STATEMENT: Climate Finance Delivery Plan Shows More Progress Needed on $100 Billion Commitment
WASHINGTON (October 25, 2021)—Today, the governments of Canada and Germany published a ‘Delivery Plan,’ commissioned by the incoming COP26 President, that outlines how developed countries plan to meet their joint commitment of mobilizing $100 billion in climate finance for developing countries annually from 2020 to 2025. This quantified long-term finance element of the Paris Agreement recognizes common but differentiated historical responsibility for climate change as well as developing countries’ need for support to take climate action.
Following is a statement from Lorena Gonzalez, senior associate, WRI Finance Center:
“This ‘Delivery Plan,’ developed under the leadership of Minister Wilkinson from Canada and State Secretary Flasbarth from Germany, is a key step toward ensuring developed countries rapidly scale up climate finance.
Though developed countries pledged twelve years ago to mobilize $100 billion in climate finance annually by 2020, the ‘Delivery Plan’ confirms it is unlikely that they delivered the requisite contributions last year. Developing countries need finance now so that they can invest in climate action to shift their economies’ long-term trajectory, as well as deal with mounting climate impacts.
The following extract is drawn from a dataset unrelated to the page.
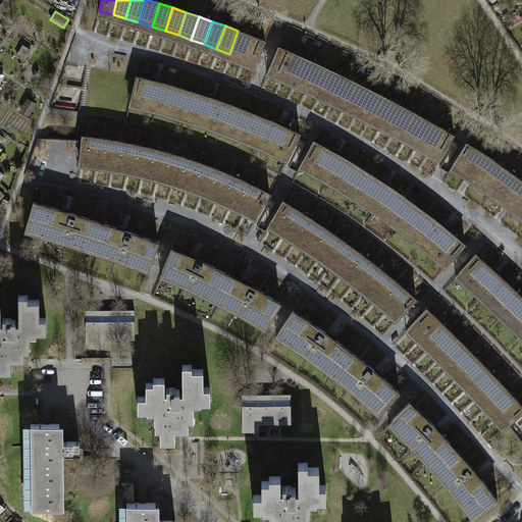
[(251,36),(238,31),(229,54),(243,59),(251,36)]
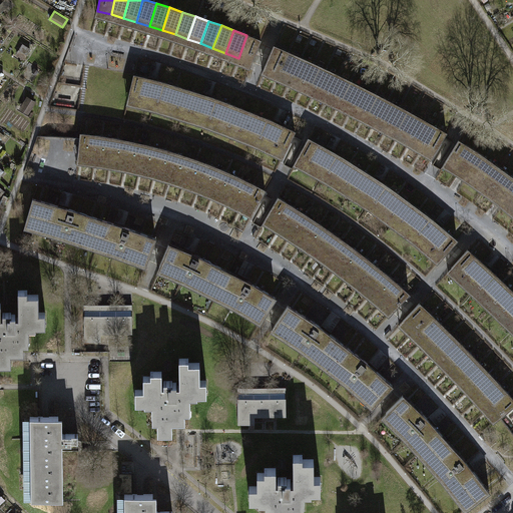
[(261,40),(246,35),(238,58),(251,63),(261,40)]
Developing countries deserve to see a clear, credible and robust plan for realizing the pledge. The Delivery Plan published today is an important start, especially in outlining a path to achieving an average of $100 billion per year for the period 2021-2025, but does not address the likely shortfall from 2020. Building on this, developed countries and multilateral development banks need to ramp up commitments so that the $100 billion per year goal can be met before the expected 2023 date. They should also recognize that the $100 billion is a floor and not a ceiling.
Most developed countries have not yet mobilized finance in accordance with their fair share. The United States is responsible for the greatest shortfall, and Australia, Canada, Italy, Greece, Iceland, and Portugal, among others, must do more.
Developed countries should continue to work toward a robust and credible collective strategy to deliver on this long-standing commitment as soon as possible, making up for any shortfalls—including those from 2020—and strengthening reporting and adaptation finance.
As a pillar of the Paris Agreement, much stands on climate finance. The stronger this pillar, the stronger the Agreement and the faster and further we can move toward rapid decarbonization and enhanced adaptation and resilience that will save lives and promote human livelihood around the world.”